Directions for this task: Each line from the line containing "List each element's" through the last line of the entries is to be reproduced exactly as it stands.

Stored data entries:
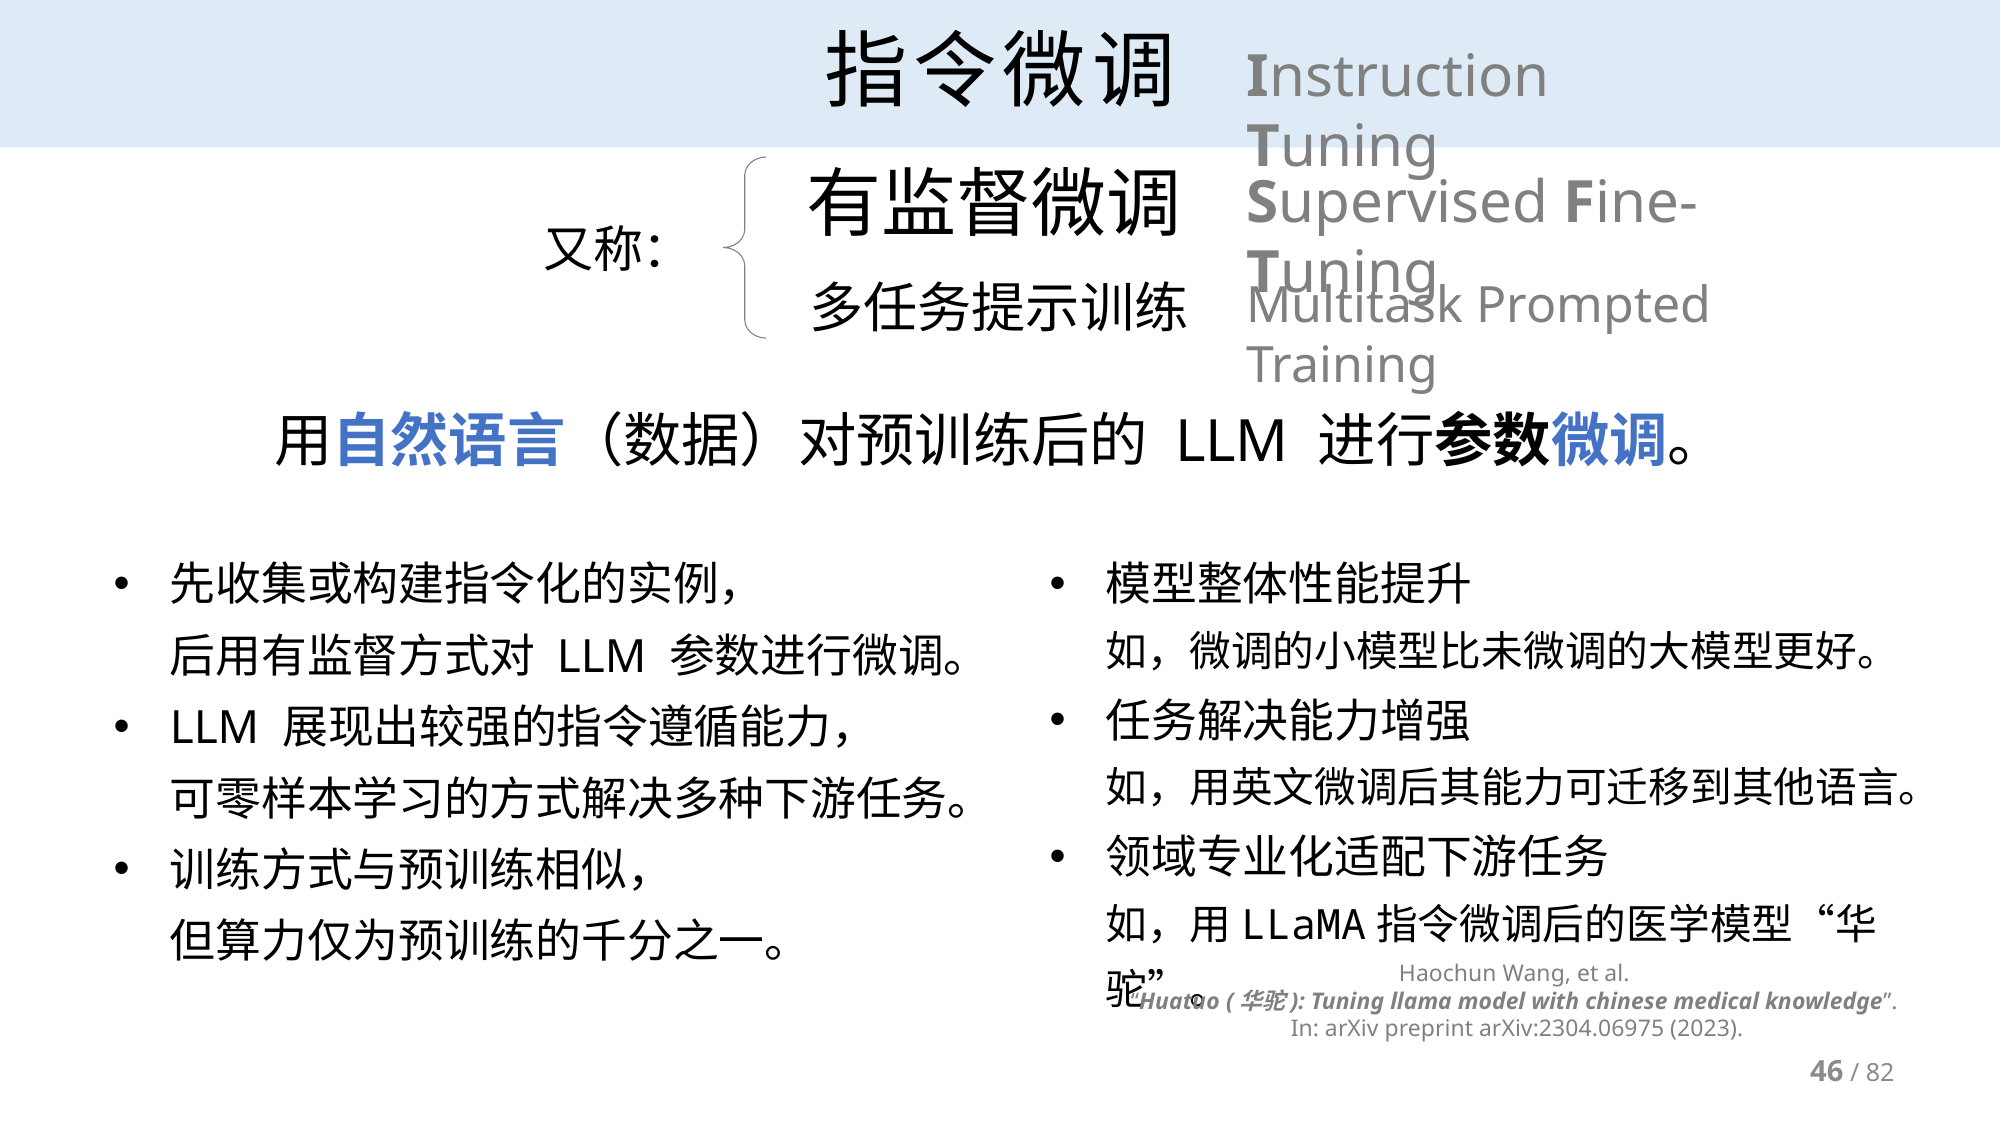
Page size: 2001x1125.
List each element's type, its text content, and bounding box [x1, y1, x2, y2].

slide_number 46 / 82 [1726, 1050, 1910, 1103]
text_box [1034, 530, 1957, 1050]
text_box 有监督微调 [791, 148, 1250, 253]
text_box 用自然语言（数据）对预训练后的 LLM 进行参数微调。 [0, 396, 2000, 481]
text_box [723, 156, 767, 339]
title 指令微调 [0, 0, 2000, 148]
text_box Supervised Fine-Tuning [1231, 157, 1890, 264]
text_box Multitask Prompted Training [1231, 264, 1904, 400]
text_box 先收集或构建指令化的实例， 后用有监督方式对 LLM 参数进行微调。 LLM 展现出较强的指令遵循能力， 可零样本学习的方式解决多种下游任务。 训练方式与预训练相似， 但算力仅为预训练的千分之一。 [98, 530, 1021, 975]
text_box 又称： [528, 209, 709, 285]
text_box Instruction Tuning [1231, 30, 1760, 186]
text_box 多任务提示训练 [794, 266, 1224, 347]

Your solution:
List each element's type, its text content, and bounding box [x1, y1, x2, y2].

slide_number 46 / 82 [1726, 1050, 1910, 1103]
text_box [1034, 530, 1957, 1050]
text_box 有监督微调 [791, 148, 1250, 253]
text_box 用自然语言（数据）对预训练后的 LLM 进行参数微调。 [0, 396, 2000, 481]
text_box [723, 156, 767, 339]
title 指令微调 [0, 0, 2000, 148]
text_box Supervised Fine-Tuning [1231, 157, 1890, 264]
text_box Multitask Prompted Training [1231, 264, 1904, 400]
text_box 先收集或构建指令化的实例， 后用有监督方式对 LLM 参数进行微调。 LLM 展现出较强的指令遵循能力， 可零样本学习的方式解决多种下游任务。 训练方式与预训练相似， 但算力仅为预训练的千分之一。 [98, 530, 1021, 975]
text_box 又称： [528, 209, 709, 285]
text_box Instruction Tuning [1231, 30, 1760, 186]
text_box 多任务提示训练 [794, 266, 1224, 347]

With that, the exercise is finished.